++++ Task input

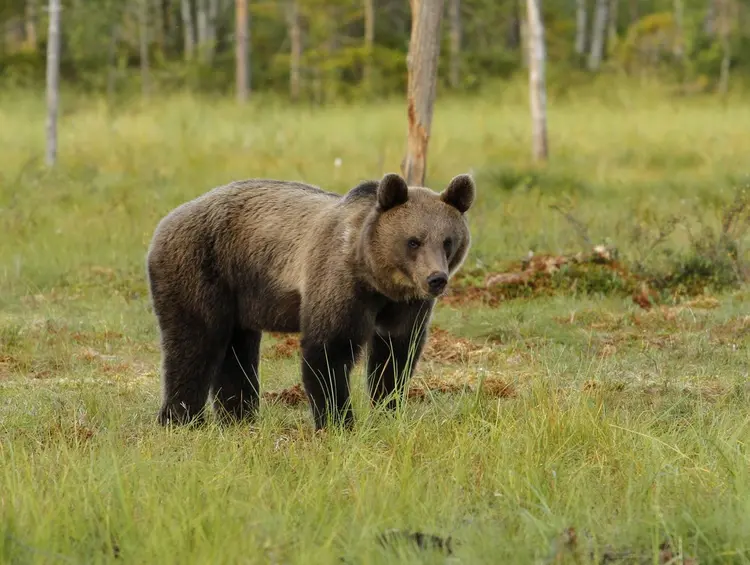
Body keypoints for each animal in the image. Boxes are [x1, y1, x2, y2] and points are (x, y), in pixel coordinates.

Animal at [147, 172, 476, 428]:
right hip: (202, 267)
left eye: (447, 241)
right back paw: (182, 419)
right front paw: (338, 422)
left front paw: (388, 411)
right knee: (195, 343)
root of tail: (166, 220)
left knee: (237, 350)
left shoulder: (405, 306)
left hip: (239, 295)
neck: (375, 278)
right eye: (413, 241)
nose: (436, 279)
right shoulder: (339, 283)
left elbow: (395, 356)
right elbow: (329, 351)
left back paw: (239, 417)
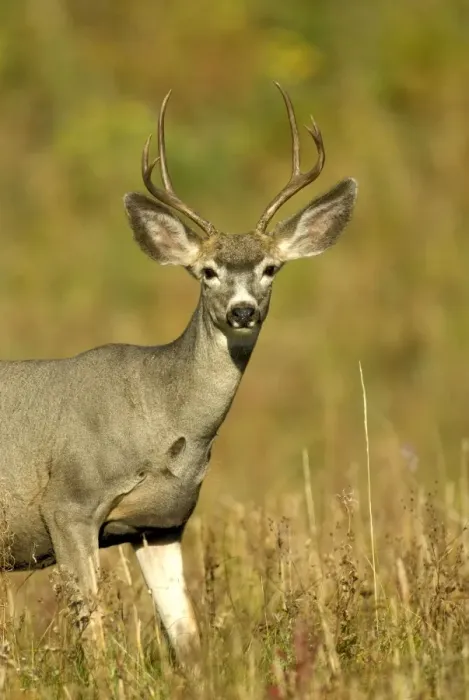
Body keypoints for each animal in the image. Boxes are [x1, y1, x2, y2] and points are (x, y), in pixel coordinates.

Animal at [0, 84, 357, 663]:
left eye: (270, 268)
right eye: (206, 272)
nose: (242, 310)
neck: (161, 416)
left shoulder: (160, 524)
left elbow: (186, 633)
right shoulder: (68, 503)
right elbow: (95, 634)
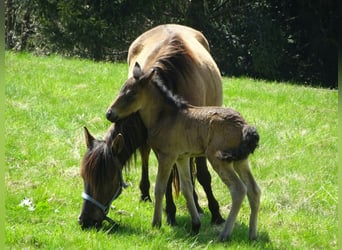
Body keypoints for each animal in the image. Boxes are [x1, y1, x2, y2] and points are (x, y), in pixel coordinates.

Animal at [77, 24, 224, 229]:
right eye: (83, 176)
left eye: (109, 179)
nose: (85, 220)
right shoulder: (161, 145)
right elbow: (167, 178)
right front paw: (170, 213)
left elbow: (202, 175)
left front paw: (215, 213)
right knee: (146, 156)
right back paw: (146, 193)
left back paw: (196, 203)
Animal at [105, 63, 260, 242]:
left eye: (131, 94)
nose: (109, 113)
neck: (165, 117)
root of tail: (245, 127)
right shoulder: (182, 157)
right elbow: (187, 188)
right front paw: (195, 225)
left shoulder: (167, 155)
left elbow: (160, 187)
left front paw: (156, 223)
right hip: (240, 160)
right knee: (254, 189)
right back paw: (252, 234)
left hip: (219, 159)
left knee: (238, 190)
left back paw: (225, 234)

++++++++
++++ Task input

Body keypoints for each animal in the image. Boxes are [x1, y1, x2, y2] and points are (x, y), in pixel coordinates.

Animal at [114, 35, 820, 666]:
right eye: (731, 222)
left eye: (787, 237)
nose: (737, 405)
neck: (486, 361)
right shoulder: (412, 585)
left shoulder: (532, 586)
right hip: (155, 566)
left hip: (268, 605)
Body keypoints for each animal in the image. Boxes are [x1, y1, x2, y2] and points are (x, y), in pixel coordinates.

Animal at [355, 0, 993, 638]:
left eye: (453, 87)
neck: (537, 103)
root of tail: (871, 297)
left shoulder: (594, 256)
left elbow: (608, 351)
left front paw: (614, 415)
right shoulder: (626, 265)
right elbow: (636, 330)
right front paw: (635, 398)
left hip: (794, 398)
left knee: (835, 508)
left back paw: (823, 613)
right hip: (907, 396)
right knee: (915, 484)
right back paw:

++++++++
++++ Task input

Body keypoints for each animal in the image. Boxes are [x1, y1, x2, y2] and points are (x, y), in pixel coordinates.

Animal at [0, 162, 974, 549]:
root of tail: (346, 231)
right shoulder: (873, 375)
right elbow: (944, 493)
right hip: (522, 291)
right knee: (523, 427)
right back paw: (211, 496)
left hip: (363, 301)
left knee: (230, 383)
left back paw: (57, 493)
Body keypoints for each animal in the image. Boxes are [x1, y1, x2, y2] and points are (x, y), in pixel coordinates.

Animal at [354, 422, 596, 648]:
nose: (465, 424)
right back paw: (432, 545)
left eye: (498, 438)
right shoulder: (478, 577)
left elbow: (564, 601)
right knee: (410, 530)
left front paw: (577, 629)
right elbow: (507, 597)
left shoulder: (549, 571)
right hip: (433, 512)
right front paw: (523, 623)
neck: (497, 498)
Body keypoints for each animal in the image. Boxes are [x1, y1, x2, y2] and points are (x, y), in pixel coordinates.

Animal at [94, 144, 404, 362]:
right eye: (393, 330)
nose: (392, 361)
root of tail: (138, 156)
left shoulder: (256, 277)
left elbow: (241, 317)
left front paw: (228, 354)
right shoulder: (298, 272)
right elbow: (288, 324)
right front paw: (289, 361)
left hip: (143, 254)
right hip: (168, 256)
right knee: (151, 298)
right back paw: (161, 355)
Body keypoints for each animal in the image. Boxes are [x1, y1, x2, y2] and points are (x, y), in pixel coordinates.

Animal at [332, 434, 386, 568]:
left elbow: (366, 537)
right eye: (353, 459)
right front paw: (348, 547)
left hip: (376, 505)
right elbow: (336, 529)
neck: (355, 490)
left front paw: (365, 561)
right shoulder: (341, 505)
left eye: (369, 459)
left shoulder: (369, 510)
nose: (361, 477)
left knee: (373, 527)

++++++++

**Task statement**:
Each line in the entries above that includes the string "tail" adds to the count; state that count only.

**Result for this task**:
5